There’s no doubt that Genever will leave a void, with its customers already anticipating the real loss because of the closing. “The drinks are awesome. The staff is awesome. [The bar is] so pretty. I love the whole vibe [and] it’s not too far away from where I live. I’m so heartbroken … completely disheartened to see that it’s no longer going to be there. And I keep asking myself and my friends, ‘What are we going to do now? Where can we go?’ You know, going there felt like home to us,” says Joanne Lazatin, one of Genever’s regulars.


Perez, Samala and Sumiller say that, in anticipation of their lease being up on Jan. 25, they never went through negotiations to renew. They were simply fed up and wanted to end ties with their landlord. “I want for us to have our own agency, and for us, this relationship isn’t working,” says Samala.

A public bar full of people.
Genever drew a community of regulars from Historic Filipinotown and beyond.
(Bradley Tuck)

That the bar is located in Historic Filipinotown and owned by three Filipina women has been significant to the community and a continuation of their stake in the neighborhood. “SIPA [Search to Involve Pilipino Americans, a nonprofit] used to be in that space a long time ago.

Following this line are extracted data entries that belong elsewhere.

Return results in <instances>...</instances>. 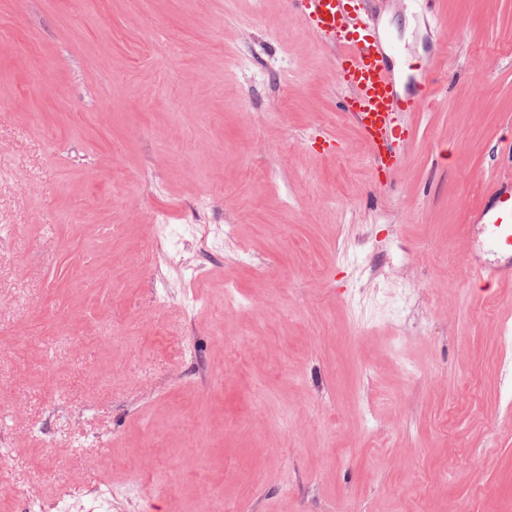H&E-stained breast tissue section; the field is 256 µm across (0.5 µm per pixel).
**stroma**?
Wrapping results in <instances>:
<instances>
[{"label":"stroma","instance_id":"35a3bbf8","mask_svg":"<svg viewBox=\"0 0 512 512\" xmlns=\"http://www.w3.org/2000/svg\"><path fill=\"white\" fill-rule=\"evenodd\" d=\"M362 16L445 70L396 171L282 0H0V512H512V0ZM488 202L475 210L473 221L481 224L488 247L502 254L503 260L493 264L467 261L472 277L480 280H512V191L498 185L488 194ZM508 255V257H507ZM509 258V262H506Z\"/></svg>","mask_w":512,"mask_h":512}]
</instances>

When I found out about that, it all made sense, so that’s why I’m sad to see them leaving the space,” says Anthony Almanzor, who has visited the bar at least once a week since its opening.

With its stellar cocktail program, the bar has drawn loyalists from both near and far. The void Genever leaves will be felt not only in the neighborhood but throughout L.A.’s cocktail community. “I think Genever has one of the most creative cocktail menus in L.A. In addition to their regularly rotating list that utilizes seasonal ingredients, custom-infused spirits and often an Asian or Pacific Island twist, their happy hour gimlets and gin and tonics often utilize whatever botanicals they have right at that moment, which keeps the experience fresh with every visit,” says H.C. So, a food and cocktail blogger who has frequented the bar, though he lives in San Gabriel Valley.

Other real challenges of the hospitality industry continue to vex restaurant and bar owners everywhere. But there are real volume issues that Genever faces. It’s a very small space with limited capacity, which in turn limits business.

A glass, half-full, with a large square ice cube.
Genever‘s Pinoygroni cocktail.
(Bradley Tuck)

The pandemic also acted as a time warp that completely upended the entire industry. Thankfully, government relief enabled Genever to stay current with rent. But even though restaurants and bars are resuming service and have mostly gone back to full capacity, priorities have shifted for many business owners, and the Genever women are no different. The bar had been closing at midnight instead of 2 a.m. — their normal hours during the “before” times.

That’s not to say that when Genever closes, the three won’t miss their regulars and other customers. “We’ve started the business with the thought of doing something for a community of women and the BIPOC community. And if that weren’t the reason, it would be so easy to leave. Because we see the community that’s been built here, we know that a lot of people, when we move out, will be really sad,” says Sumiller.

So, what’s next for Perez, Samala and Sumiller?

The three plan to keep their Type 48 liquor license, which is one that permits them to sell a full liquor lineup without food. “Our goal is to leverage that license as an investment in a woman-of-color-owned business,” says Samala. “We don’t know what that looks like right now, but we feel that’s something we can contribute to the community.”

Three women hugging and smiling.
Genever owners Patricia Perez, Christine Sumiller and Roselma Samala opened the bar in 2018.
(Andrew Boquiren)

Disclosure: The author serves as Academy Chair of the USA West Region for World’s 50 Best Bars.